Kentucky Governor Matt Bevin addressed a packed room at Murray City Hall on Friday. He fielded questions from attendees that ranged from alternative fixes for the state’s ailing pension system to his opinion on President Donald Trump’s retaliatory tariffs.
Tax Breaks For Corporations To Fund Pension System And Education
Bevin said funding for pensions and education cannot be achieved by taking away tax breaks for corporations. Several teachers in the audience pressed him on why Kentucky’s ailing pension system couldn’t be saved by taking tax breaks away from corporations.
He said he believes raising taxes--even by a small amount--for those companies would make them move to neighboring states that would tax them less.
“People go over the border...the reason Dollar General left here, the reason Yum! left here- they had enough,” Bevin said. “At what point what’s going to be the straw that breaks the camel’s back? The reality is why should we tax the wealth producers...the people who make the jobs?”
Bevin asked audience members who owned businesses if they would want their taxes raised. Murray State professor Chris Mitchell said there was a difference between a small business and a corporation. Bevin disagreed, saying there wasn’t a difference between them “on paper.”
Retaining Teachers And Backlash For Previous Comments
Several teachers in the audience voiced concerns about incentivizing educators to stay in Kentucky after the recent pension overall. Bevin said he doesn’t think teachers will want to leave Kentucky to work in other states with higher pay. He said teachers don’t go into their profession to “make money.”
“None of them go in expecting their going to do well financially in life, they do it as a passion and as a calling,” Bevin said. “The result of which is that if relative to other places making as much or more, they’re not going to go chasing a dollar in some other state.

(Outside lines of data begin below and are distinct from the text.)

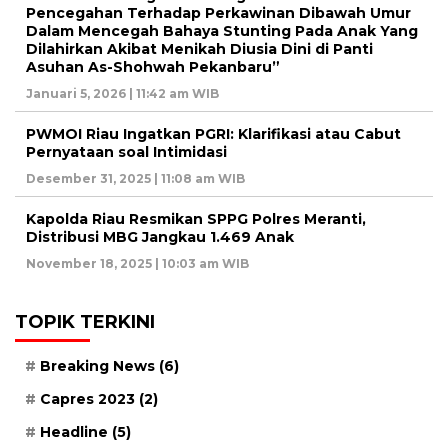
Pencegahan Terhadap Perkawinan Dibawah Umur
Dalam Mencegah Bahaya Stunting Pada Anak Yang
Dilahirkan Akibat Menikah Diusia Dini di Panti
Asuhan As-Shohwah Pekanbaru”
Januari 5, 2026 | 11:42 am WIB
PWMOI Riau Ingatkan PGRI: Klarifikasi atau Cabut
Pernyataan soal Intimidasi
Desember 31, 2025 | 11:08 am WIB
Kapolda Riau Resmikan SPPG Polres Meranti,
Distribusi MBG Jangkau 1.469 Anak
November 18, 2025 | 10:03 am WIB
TOPIK TERKINI
Breaking News
(6)
Capres 2023
(2)
Headline
(5)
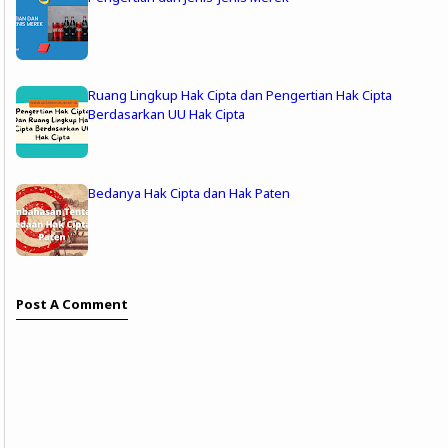
Ruang Lingkup Hak Cipta dan Pengertian Hak Cipta
Berdasarkan UU Hak Cipta
Bedanya Hak Cipta dan Hak Paten
Post A Comment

So don’t worry about that- because I know the motivations of the vast majority of teachers are very different than what that would imply.”
He said Kentucky teachers are paid more than the average teacher in the United States when cost of living is included. NPR reports that average the average salary for Kentucky teachers, when adjusting for cost of living, is $60,927. The national average for that year $55,521. However, NPR also reported:
Before we get into the numbers, a few quick caveats: There is obviously wide variation in the costs of living within states, too, that these numbers can't clearly capture. In some cases, deep pockets of veteran teachers may also conceal low pay for young teachers. If you're curious to know what states pay their starting teachers, EdBuild has looked at that, too.
When an audience member asked Bevin if he agreed with Trump’s recent tariffs against many U.S. allies, Bevin said that he is not a fan and doesn’t think that there should be tariffs in either direction.
“I truly believe that we should have not just free trade, but fair trade,” Bevin said.
Bevin said tariffs have existed for two reasons: to protect a nascent industry that is growing and to take money out of people’s pockets.
“They know the world wants to buy American products, so when we sell it, they say you can buy them, but we, the government of ‘XYZ country’ is going to take money out of your pocket for our government use in order for you to have an American product,” Bevin said.
Fancy Farm Picnic
Bevin said he has not decided if he will make an appearance at the Fancy Farm Picnic on August 4. The Fancy Farm picnic in Graves County is a stump-style political event known for barbecue and a spirited atmosphere. The annual event is a fundraiser for St. Jerome Catholic Church. Bevin’s political rival Attorney General Andy Beshear announced his run for governor earlier this month and will be speaking at the event. Bevin has not yet announced if he will run for governor in 2019.